‘Anderson Cooper Full Circle’ takes a new view on traditional news graphics

CNN debuted its first foray into exclusive programming for Facebook’s Watch platform — with “Anderson Cooper Full Circle” anchoring from Helsinki, Finland using touches that cater to a mobile audience — with a strong preference to diving the screen into two stacked boxes and placing graphics in the middle.

Like NBC News’ “Stay Tuned,” the twice-daily show it produces for Snapchat, the show is designed for a vertical screen orientation. 

Instagram’s IGTV uses vertical first approach as well.

At the top of the show, the previously released show logo appears on screen surrounded by a dark background and series of blurred red-toned dots arranged in a radial pattern jutting out from the center of the logo.

The title slide also includes the Facebook Watch logo below.

Cooper then appears on screen, with the shot framed to feature him from the waist up, reporting from CNN’s live shot location in Helsinki (the show originated from a small set in New York City the following day).


The show also makes use of split screens, such as dividing the screen between a now square-shaped shot of Cooper and a map showing his location.

A similar layout is also used to showcase quotes and other graphics while keeping Cooper on screen. The horizontal bar separating the two panes can also be used to include a topical graphic, such as “The 1 Thing” tagline shown here.

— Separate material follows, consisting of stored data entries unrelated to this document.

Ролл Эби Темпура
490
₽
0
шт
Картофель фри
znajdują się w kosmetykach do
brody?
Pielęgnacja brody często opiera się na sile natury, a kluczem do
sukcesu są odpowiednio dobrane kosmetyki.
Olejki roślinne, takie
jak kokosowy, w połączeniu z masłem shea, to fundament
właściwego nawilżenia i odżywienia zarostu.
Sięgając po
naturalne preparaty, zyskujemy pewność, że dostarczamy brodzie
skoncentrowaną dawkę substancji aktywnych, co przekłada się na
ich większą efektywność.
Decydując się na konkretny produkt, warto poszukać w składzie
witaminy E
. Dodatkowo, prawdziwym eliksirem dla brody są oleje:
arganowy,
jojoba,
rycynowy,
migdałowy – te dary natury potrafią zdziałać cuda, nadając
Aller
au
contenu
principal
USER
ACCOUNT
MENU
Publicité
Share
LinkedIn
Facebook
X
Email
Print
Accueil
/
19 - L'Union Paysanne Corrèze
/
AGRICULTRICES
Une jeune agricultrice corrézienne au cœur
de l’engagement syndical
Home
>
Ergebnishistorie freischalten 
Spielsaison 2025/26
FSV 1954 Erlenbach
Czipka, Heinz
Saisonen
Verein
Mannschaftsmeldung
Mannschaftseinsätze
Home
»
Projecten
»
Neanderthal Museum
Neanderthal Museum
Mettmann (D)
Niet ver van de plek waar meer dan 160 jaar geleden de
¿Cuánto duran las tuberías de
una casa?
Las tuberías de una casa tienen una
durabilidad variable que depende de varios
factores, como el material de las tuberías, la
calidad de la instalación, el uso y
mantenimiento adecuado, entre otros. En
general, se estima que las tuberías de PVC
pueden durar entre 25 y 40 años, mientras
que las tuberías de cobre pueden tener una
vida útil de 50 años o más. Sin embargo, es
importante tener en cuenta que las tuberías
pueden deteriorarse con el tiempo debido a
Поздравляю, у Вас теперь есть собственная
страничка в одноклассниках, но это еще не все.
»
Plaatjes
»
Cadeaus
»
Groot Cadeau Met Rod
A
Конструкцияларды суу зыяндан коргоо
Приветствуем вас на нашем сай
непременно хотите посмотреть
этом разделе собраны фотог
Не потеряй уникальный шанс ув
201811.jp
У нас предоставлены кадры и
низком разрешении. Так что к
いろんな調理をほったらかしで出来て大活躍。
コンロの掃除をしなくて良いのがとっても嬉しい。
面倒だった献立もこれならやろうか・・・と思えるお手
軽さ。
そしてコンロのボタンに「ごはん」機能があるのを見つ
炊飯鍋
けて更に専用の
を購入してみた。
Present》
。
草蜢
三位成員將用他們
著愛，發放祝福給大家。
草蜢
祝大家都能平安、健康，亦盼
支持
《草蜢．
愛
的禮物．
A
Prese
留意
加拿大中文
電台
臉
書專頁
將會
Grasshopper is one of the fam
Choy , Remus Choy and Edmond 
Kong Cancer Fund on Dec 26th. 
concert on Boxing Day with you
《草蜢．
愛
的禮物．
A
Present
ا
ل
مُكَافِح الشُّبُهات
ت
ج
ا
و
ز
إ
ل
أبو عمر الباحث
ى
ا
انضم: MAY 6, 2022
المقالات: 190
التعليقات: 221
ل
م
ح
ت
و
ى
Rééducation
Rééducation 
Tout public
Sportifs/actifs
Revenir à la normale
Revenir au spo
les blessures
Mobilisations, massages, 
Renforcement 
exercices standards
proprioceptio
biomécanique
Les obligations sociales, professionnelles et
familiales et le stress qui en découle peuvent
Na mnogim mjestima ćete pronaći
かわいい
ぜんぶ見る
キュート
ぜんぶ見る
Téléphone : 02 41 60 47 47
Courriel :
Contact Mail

This approach is also used for double boxes — which, in this case, become circular shapes. In these cases, a lower-third style identifier can be inserted in middle of the vertical space.

During these live interviews, the person speaking is generally placed at the top of the screen, with the bubbles swapping places in a look reminiscent of looks used in live video conferencing.

Additional graphics are parked in the middle of the screen even when Cooper’s image is shown at full screen height, such as the topical “Full Circle Interview” logo.

The challenge of designing for Facebook Watch — in addition to using the somewhat unfamiliar vertical canvas — is that, for many viewers, the lower half of the screen is partially covered by a transparent stream of comment bubbles and reaction icons.

All but one of the screenshots shown above show Facebook Watch’s “quiet” mode that hides this stream.

With the comment and reaction stream on, it’s easier to understand why CNN is trying to focus on the upper portion of the screen, including by using the centered logos.


However, it inevitably has to use the bottom portion of the screen for something — which, for viewers not using quiet mode, could result in a cluttered look when maps, quotes and other graphics are shown in the lower part.